■ **About this exercise**
The answer should hold only the lines from the beginning of the material through the one with "### Вербальний опис", reproduced exactly and without pictures.

BEGIN

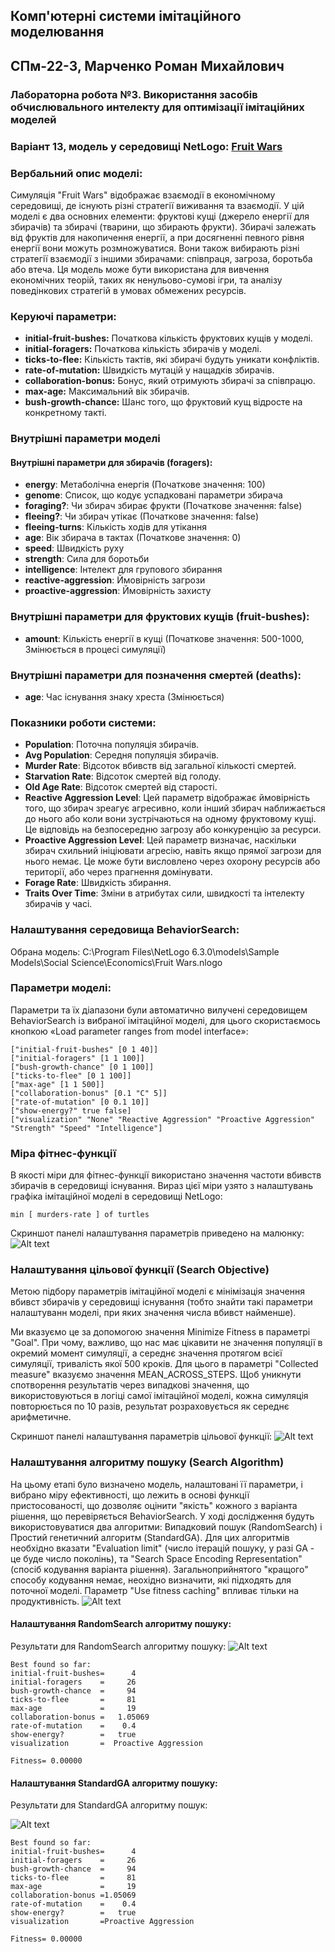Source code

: ## Комп'ютерні системи імітаційного моделювання
## СПм-22-3, **Марченко Роман Михайлович**
### Лабораторна робота №**3**. Використання засобів обчислювального интелекту для оптимізації імітаційних моделей

### Варіант 13, модель у середовищі NetLogo: [Fruit Wars](https://www.netlogoweb.org/launch#http://www.netlogoweb.org/assets/modelslib/Sample%20Models/Social%20Science/Economics/Fruit%20Wars.nlogo)

### Вербальний опис моделі:
Симуляція "Fruit Wars" відображає взаємодії в економічному середовищі, де існують різні стратегії виживання та взаємодії. У цій моделі є два основних елементи: фруктові кущі (джерело енергії для збирачів) та збирачі (тварини, що збирають фрукти). Збирачі залежать від фруктів для накопичення енергії, а при досягненні певного рівня енергії вони можуть розмножуватися. Вони також вибирають різні стратегії взаємодії з іншими збирачами: співпраця, загроза, боротьба або втеча. Ця модель може бути використана для вивчення економічних теорій, таких як ненульово-сумові ігри, та аналізу поведінкових стратегій в умовах обмежених ресурсів.

### Керуючі параметри:
- **initial-fruit-bushes:** Початкова кількість фруктових кущів у моделі. 
- **initial-foragers:** Початкова кількість збирачів у моделі. 
- **ticks-to-flee:** Кількість тактів, які збирачі будуть уникати конфліктів. 
- **rate-of-mutation:** Швидкість мутацій у нащадків збирачів. 
- **collaboration-bonus:** Бонус, який отримують збирачі за співпрацю. 
- **max-age:** Максимальний вік збирачів. 
- **bush-growth-chance:** Шанс того, що фруктовий кущ відросте на конкретному такті.


### Внутрішні параметри моделі

#### Внутрішні параметри для збирачів (foragers):
- **energy**: Метаболічна енергія (Початкове значення: 100)
- **genome**: Список, що кодує успадковані параметри збирача 
- **foraging?**: Чи збирач збирає фрукти (Початкове значення: false)
- **fleeing?**: Чи збирач утікає (Початкове значення: false)
- **fleeing-turns**: Кількість ходів для утікання
- **age**: Вік збирача в тактах (Початкове значення: 0)
- **speed**: Швидкість руху
- **strength**: Сила для боротьби
- **intelligence**: Інтелект для групового збирання
- **reactive-aggression**: Ймовірність загрози
- **proactive-aggression**: Ймовірність захисту

### Внутрішні параметри для фруктових кущів (fruit-bushes):
- **amount**: Кількість енергії в кущі (Початкове значення: 500-1000, Змінюється в процесі симуляції)

### Внутрішні параметри для позначення смертей (deaths):
- **age**: Час існування знаку хреста (Змінюється)

### Показники роботи системи:
- **Population**: Поточна популяція збирачів.
- **Avg Population**: Середня популяція збирачів.
- **Murder Rate**: Відсоток вбивств від загальної кількості смертей.
- **Starvation Rate**: Відсоток смертей від голоду.
- **Old Age Rate**: Відсоток смертей від старості.
- **Reactive Aggression Level**:  Цей параметр відображає ймовірність того, що збирач зреагує агресивно, коли інший збирач наближається до нього або коли вони зустрічаються на одному фруктовому кущі. Це відповідь на безпосередню загрозу або конкуренцію за ресурси.
- **Proactive Aggression Level**: Цей параметр визначає, наскільки збирач схильний ініціювати агресію, навіть якщо прямої загрози для нього немає. Це може бути висловлено через охорону ресурсів або території, або через прагнення домінувати.    
- **Forage Rate**: Швидкість збирання.
- **Traits Over Time**: Зміни в атрибутах сили, швидкості та інтелекту збирачів у часі.

### Налаштування середовища BehaviorSearch:
Обрана модель:
C:\Program Files\NetLogo 6.3.0\models\Sample Models\Social Science\Economics\Fruit Wars.nlogo

### Параметри моделі:
Параметри та їх діапазони були автоматично вилучені середовищем BehaviorSearch із вибраної імітаційної моделі, для цього скористаємось кнопкою «Load parameter ranges from model interface»:
```
["initial-fruit-bushes" [0 1 40]]
["initial-foragers" [1 1 100]]
["bush-growth-chance" [0 1 100]]
["ticks-to-flee" [0 1 100]]
["max-age" [1 1 500]]
["collaboration-bonus" [0.1 "C" 5]]
["rate-of-mutation" [0 0.1 10]]
["show-energy?" true false]
["visualization" "None" "Reactive Aggression" "Proactive Aggression" "Strength" "Speed" "Intelligence"] 
```

### Міра фітнес-функції
В якості міри для фітнес-функції використано значення частоти вбивств збирачів в середовищі існування. Вираз цієї міри узято з налаштувань графіка імітаційної моделі в середовищі NetLogo:
```
min [ murders-rate ] of turtles
```
Скриншот панелі налаштування параметрів приведено на малюнку:
![Alt text](image-2.png)

### Налаштування цільової функції (Search Objective)
Метою підбору параметрів імітаційної моделі є мінімізація значення вбивст збирачів у середовищі існування (тобто знайти такі параметри налаштуванн моделі, при яких значення числа вбивст найменше).

Ми вказуємо це за допомогою значення Minimize Fitness в параметрі "Goal". При чому, важливо, що нас має цікавити не значення популяції в окремий момент симуляції, а середнє значення протягом всієї симуляції, тривалість якої 500 кроків. Для цього в параметрі "Collected measure" вказуємо значення MEAN_ACROSS_STEPS. Щоб уникнути спотворення результатів через випадкові значення, що використовуються в логіці самої імітаційної моделі, кожна симуляція повторюється по 10 разів, результат розраховується як середнє арифметичне.

Скриншот панелі налаштування параметрів цільової функції:
![Alt text](image-3.png)

### Налаштування алгоритму пошуку (Search Algorithm)
На цьому етапі було визначено модель, налаштовані її параметри, і вибрано міру ефективності, що лежить в основі функції пристосованості, що дозволяє оцінити "якість" кожного з варіанта рішення, що перевіряється BehaviorSearch. У ході дослідження будуть використовуватися два алгоритми: Випадковий пошук (RandomSearch) і Простий генетичний алгоритм (StandardGA). Для цих алгоритмів необхідно вказати "Evaluation limit" (число ітерацій пошуку, у разі GA - це буде число поколінь), та "Search Space Encoding Representation" (спосіб кодування варіанта рішення). Загальноприйнятого "кращого" способу кодування немає, неохідно визначити, які підходять для поточної моделі. Параметр "Use fitness caching" впливає тільки на продуктивність.
![Alt text](image-4.png)

#### Налаштування RandomSearch алгоритму пошуку:

Результати для RandomSearch алгоритму пошуку:
![Alt text](image-1.png)
``` 
Best found so far:
initial-fruit-bushes=      4
initial-foragers    =     26
bush-growth-chance  =     94
ticks-to-flee       =     81
max-age             =     19
collaboration-bonus =   1.05069
rate-of-mutation    =    0.4
show-energy?        =   true
visualization       =  Proactive Aggression

Fitness= 0.00000
```

#### Налаштування StandardGA алгоритму пошуку:

Результати для StandardGA алгоритму пошук:

![Alt text](image.png)
```
Best found so far:
initial-fruit-bushes=      4
initial-foragers    =     26
bush-growth-chance  =     94
ticks-to-flee       =     81
max-age             =     19
collaboration-bonus =1.05069
rate-of-mutation    =    0.4
show-energy?        =   true
visualization       =Proactive Aggression

Fitness= 0.00000
```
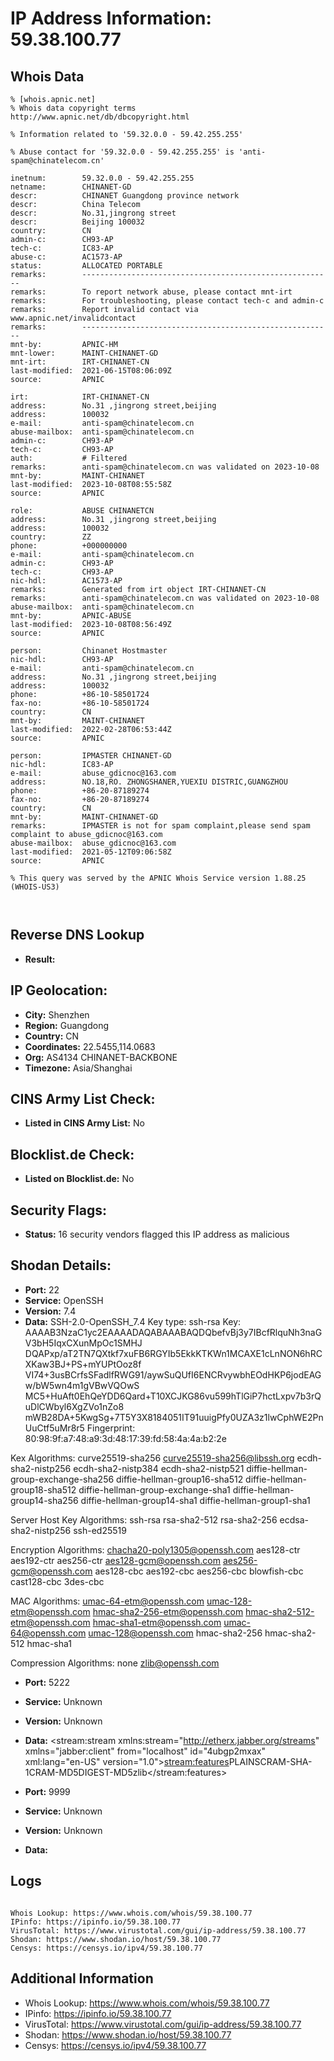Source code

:# IP Address Information: 59.38.100.77

## Whois Data
```
% [whois.apnic.net]
% Whois data copyright terms    http://www.apnic.net/db/dbcopyright.html

% Information related to '59.32.0.0 - 59.42.255.255'

% Abuse contact for '59.32.0.0 - 59.42.255.255' is 'anti-spam@chinatelecom.cn'

inetnum:        59.32.0.0 - 59.42.255.255
netname:        CHINANET-GD
descr:          CHINANET Guangdong province network
descr:          China Telecom
descr:          No.31,jingrong street
descr:          Beijing 100032
country:        CN
admin-c:        CH93-AP
tech-c:         IC83-AP
abuse-c:        AC1573-AP
status:         ALLOCATED PORTABLE
remarks:        --------------------------------------------------------
remarks:        To report network abuse, please contact mnt-irt
remarks:        For troubleshooting, please contact tech-c and admin-c
remarks:        Report invalid contact via www.apnic.net/invalidcontact
remarks:        --------------------------------------------------------
mnt-by:         APNIC-HM
mnt-lower:      MAINT-CHINANET-GD
mnt-irt:        IRT-CHINANET-CN
last-modified:  2021-06-15T08:06:09Z
source:         APNIC

irt:            IRT-CHINANET-CN
address:        No.31 ,jingrong street,beijing
address:        100032
e-mail:         anti-spam@chinatelecom.cn
abuse-mailbox:  anti-spam@chinatelecom.cn
admin-c:        CH93-AP
tech-c:         CH93-AP
auth:           # Filtered
remarks:        anti-spam@chinatelecom.cn was validated on 2023-10-08
mnt-by:         MAINT-CHINANET
last-modified:  2023-10-08T08:55:58Z
source:         APNIC

role:           ABUSE CHINANETCN
address:        No.31 ,jingrong street,beijing
address:        100032
country:        ZZ
phone:          +000000000
e-mail:         anti-spam@chinatelecom.cn
admin-c:        CH93-AP
tech-c:         CH93-AP
nic-hdl:        AC1573-AP
remarks:        Generated from irt object IRT-CHINANET-CN
remarks:        anti-spam@chinatelecom.cn was validated on 2023-10-08
abuse-mailbox:  anti-spam@chinatelecom.cn
mnt-by:         APNIC-ABUSE
last-modified:  2023-10-08T08:56:49Z
source:         APNIC

person:         Chinanet Hostmaster
nic-hdl:        CH93-AP
e-mail:         anti-spam@chinatelecom.cn
address:        No.31 ,jingrong street,beijing
address:        100032
phone:          +86-10-58501724
fax-no:         +86-10-58501724
country:        CN
mnt-by:         MAINT-CHINANET
last-modified:  2022-02-28T06:53:44Z
source:         APNIC

person:         IPMASTER CHINANET-GD
nic-hdl:        IC83-AP
e-mail:         abuse_gdicnoc@163.com
address:        NO.18,RO. ZHONGSHANER,YUEXIU DISTRIC,GUANGZHOU
phone:          +86-20-87189274
fax-no:         +86-20-87189274
country:        CN
mnt-by:         MAINT-CHINANET-GD
remarks:        IPMASTER is not for spam complaint,please send spam complaint to abuse_gdicnoc@163.com
abuse-mailbox:  abuse_gdicnoc@163.com
last-modified:  2021-05-12T09:06:58Z
source:         APNIC

% This query was served by the APNIC Whois Service version 1.88.25 (WHOIS-US3)



```
## Reverse DNS Lookup
- **Result:** 

## IP Geolocation:
- **City:** Shenzhen
- **Region:** Guangdong
- **Country:** CN
- **Coordinates:** 22.5455,114.0683
- **Org:** AS4134 CHINANET-BACKBONE
- **Timezone:** Asia/Shanghai

## CINS Army List Check:
- **Listed in CINS Army List:** 
No

## Blocklist.de Check:
- **Listed on Blocklist.de:** 
No

## Security Flags:
- **Status:** 16 security vendors flagged this IP address as malicious

## Shodan Details:
- **Port:** 22
- **Service:** OpenSSH
- **Version:** 7.4
- **Data:** SSH-2.0-OpenSSH_7.4
Key type: ssh-rsa
Key: AAAAB3NzaC1yc2EAAAADAQABAAABAQDQbefvBj3y7IBcfRlquNh3naGV3bH5IqxCXunMpOc1SMHJ
DQAPxp/aT2TN7QXtkf7xuFB6RGYIb5EkkKTKWn1MCAXE1cLnNON6hRCXKaw3BJ+PS+mYUPtOoz8f
VI74+3usBCrfsSFadlfRWG91/aywSuQUfI6ENCRvywbhEOdHKP6jodEAGw/bW5wn4m1gVBwVQOwS
MC5+HuAft0EhQeYDD6Qard+T10XCJKG86vu599hTlGiP7hctLxpv7b3rQuDlCWbyl6XgZVo1nZo8
mWB28DA+5KwgSg+7T5Y3X8184051IT91uuigPfy0UZA3z1lwCphWE2PnUuCtf5uMr8r5
Fingerprint: 80:98:9f:a7:48:a9:3d:48:17:39:fd:58:4a:4a:b2:2e

Kex Algorithms:
	curve25519-sha256
	curve25519-sha256@libssh.org
	ecdh-sha2-nistp256
	ecdh-sha2-nistp384
	ecdh-sha2-nistp521
	diffie-hellman-group-exchange-sha256
	diffie-hellman-group16-sha512
	diffie-hellman-group18-sha512
	diffie-hellman-group-exchange-sha1
	diffie-hellman-group14-sha256
	diffie-hellman-group14-sha1
	diffie-hellman-group1-sha1

Server Host Key Algorithms:
	ssh-rsa
	rsa-sha2-512
	rsa-sha2-256
	ecdsa-sha2-nistp256
	ssh-ed25519

Encryption Algorithms:
	chacha20-poly1305@openssh.com
	aes128-ctr
	aes192-ctr
	aes256-ctr
	aes128-gcm@openssh.com
	aes256-gcm@openssh.com
	aes128-cbc
	aes192-cbc
	aes256-cbc
	blowfish-cbc
	cast128-cbc
	3des-cbc

MAC Algorithms:
	umac-64-etm@openssh.com
	umac-128-etm@openssh.com
	hmac-sha2-256-etm@openssh.com
	hmac-sha2-512-etm@openssh.com
	hmac-sha1-etm@openssh.com
	umac-64@openssh.com
	umac-128@openssh.com
	hmac-sha2-256
	hmac-sha2-512
	hmac-sha1

Compression Algorithms:
	none
	zlib@openssh.com


- **Port:** 5222
- **Service:** Unknown
- **Version:** Unknown
- **Data:** <?xml version='1.0' encoding='UTF-8'?><stream:stream xmlns:stream="http://etherx.jabber.org/streams" xmlns="jabber:client" from="localhost" id="4ubgp2mxax" xml:lang="en-US" version="1.0"><stream:features><starttls xmlns="urn:ietf:params:xml:ns:xmpp-tls"></starttls><mechanisms xmlns="urn:ietf:params:xml:ns:xmpp-sasl"><mechanism>PLAIN</mechanism><mechanism>SCRAM-SHA-1</mechanism><mechanism>CRAM-MD5</mechanism><mechanism>DIGEST-MD5</mechanism></mechanisms><compression xmlns="http://jabber.org/features/compress"><method>zlib</method></compression><ver xmlns="urn:xmpp:features:rosterver"/><register xmlns="http://jabber.org/features/iq-register"/><c xmlns="http://jabber.org/protocol/caps" hash="sha-1" node="https://www.igniterealtime.org/projects/openfire/" ver="07L6PFzQQLJcGb+loAfAjnk673Q="/></stream:features>

- **Port:** 9999
- **Service:** Unknown
- **Version:** Unknown
- **Data:** 

## Logs
```

Whois Lookup: https://www.whois.com/whois/59.38.100.77
IPinfo: https://ipinfo.io/59.38.100.77
VirusTotal: https://www.virustotal.com/gui/ip-address/59.38.100.77
Shodan: https://www.shodan.io/host/59.38.100.77
Censys: https://censys.io/ipv4/59.38.100.77

```
## Additional Information
- Whois Lookup: https://www.whois.com/whois/59.38.100.77
- IPinfo: https://ipinfo.io/59.38.100.77
- VirusTotal: https://www.virustotal.com/gui/ip-address/59.38.100.77
- Shodan: https://www.shodan.io/host/59.38.100.77
- Censys: https://censys.io/ipv4/59.38.100.77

END

■ **Answer for this exercise**
Source code

: ## Комп'ютерні системи імітаційного моделювання
## СПм-22-3, **Марченко Роман Михайлович**
### Лабораторна робота №**3**. Використання засобів обчислювального интелекту для оптимізації імітаційних моделей

### Варіант 13, модель у середовищі NetLogo: [Fruit Wars](https://www.netlogoweb.org/launch#http://www.netlogoweb.org/assets/modelslib/Sample%20Models/Social%20Science/Economics/Fruit%20Wars.nlogo)

### Вербальний опис моделі:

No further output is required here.